I plugged in the monstrous Lithium Ion battery that i purchased for it, and the camera, surpisingly, booted up ready and willing.
I chased Luke and dogs around the garden and now i have a half hour’s footage sitting on the recorder waiting to be sucked off a firewire cable.
My question is: what video editing software should I use? Long ago I used Windows Movie Maker. When I just checked, I see the last update of it was August 2004. That doesn’t sound very inspiring, so I’m wondering if there is something else someone could recommend. I don’t want anything very complicated, just simple editing is all I require.
I tried to use my monopod as a poor man’s steadicam, but it was too light to nicely balance the video camera. I’ll dig out my heavier tripod and try that next, before I start trying to custom fabricate a weighted pole to use as one.

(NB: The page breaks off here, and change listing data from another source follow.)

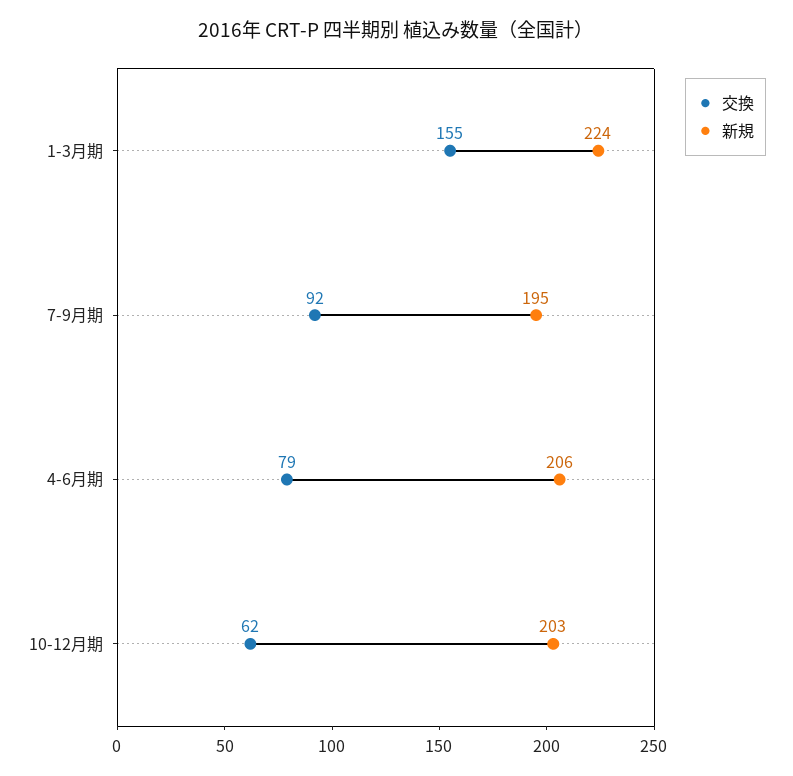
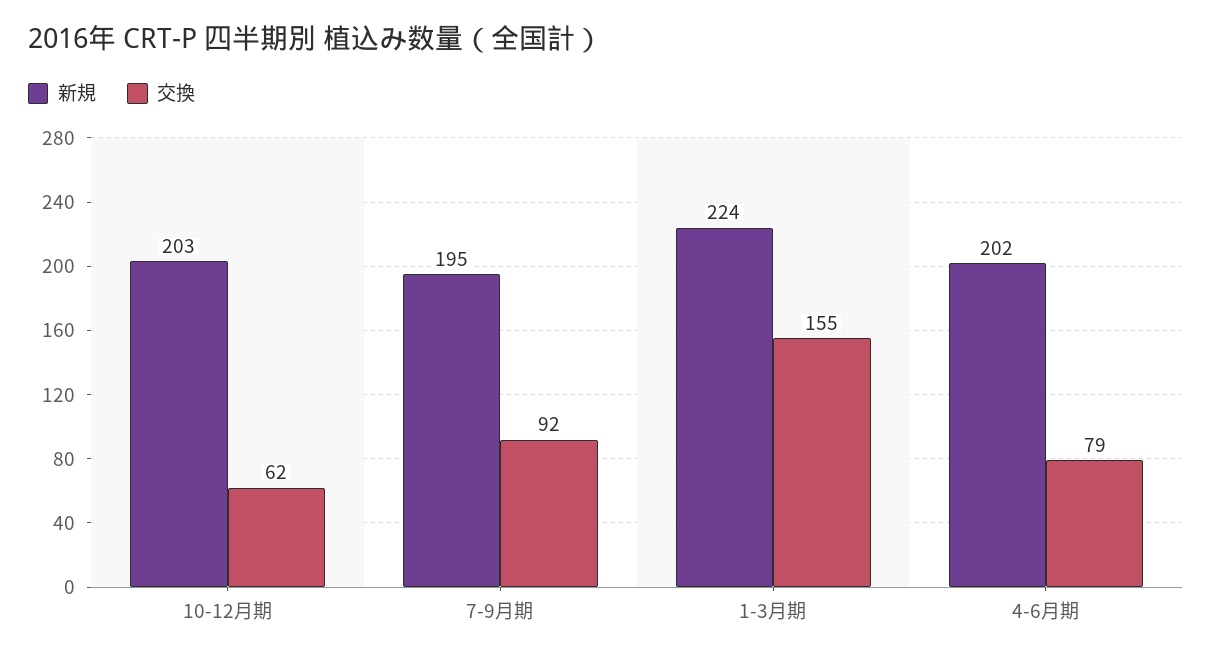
  {
    "交換": {
      "1-3月期": 155,
      "7-9月期": 92,
      "4-6月期": 79,
      "10-12月期": 62
    },
    "新規": {
      "1-3月期": 224,
      "7-9月期": 195,
-     "4-6月期": 206,
+     "4-6月期": 202,
      "10-12月期": 203
    }
  }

For as appalling as home movies are, I can see that problems are making nice pans and tracking. The zoom/wide switch on this camera is too fast by a factor of at least 10. It moves so briskly that it would only be appropriate for a movie scene where the terrorist is instantly identified in a sea of 100,000 football fans. I need to see if I can slow that factor down. The other trick I tried was not talking. No way to quicker dumbify a video than have me chattering.
update: I realized I do have Movie Maker already installed on my PC. Since the only advice I received was to use iMovie on a Macintosh I don’t own, I figured I might as well try Movie Maker. It worked well enough for my needs. It didn’t crash like I remember the old version doing. Now I am recharging my batteries and thinking about what miniature movies I can make.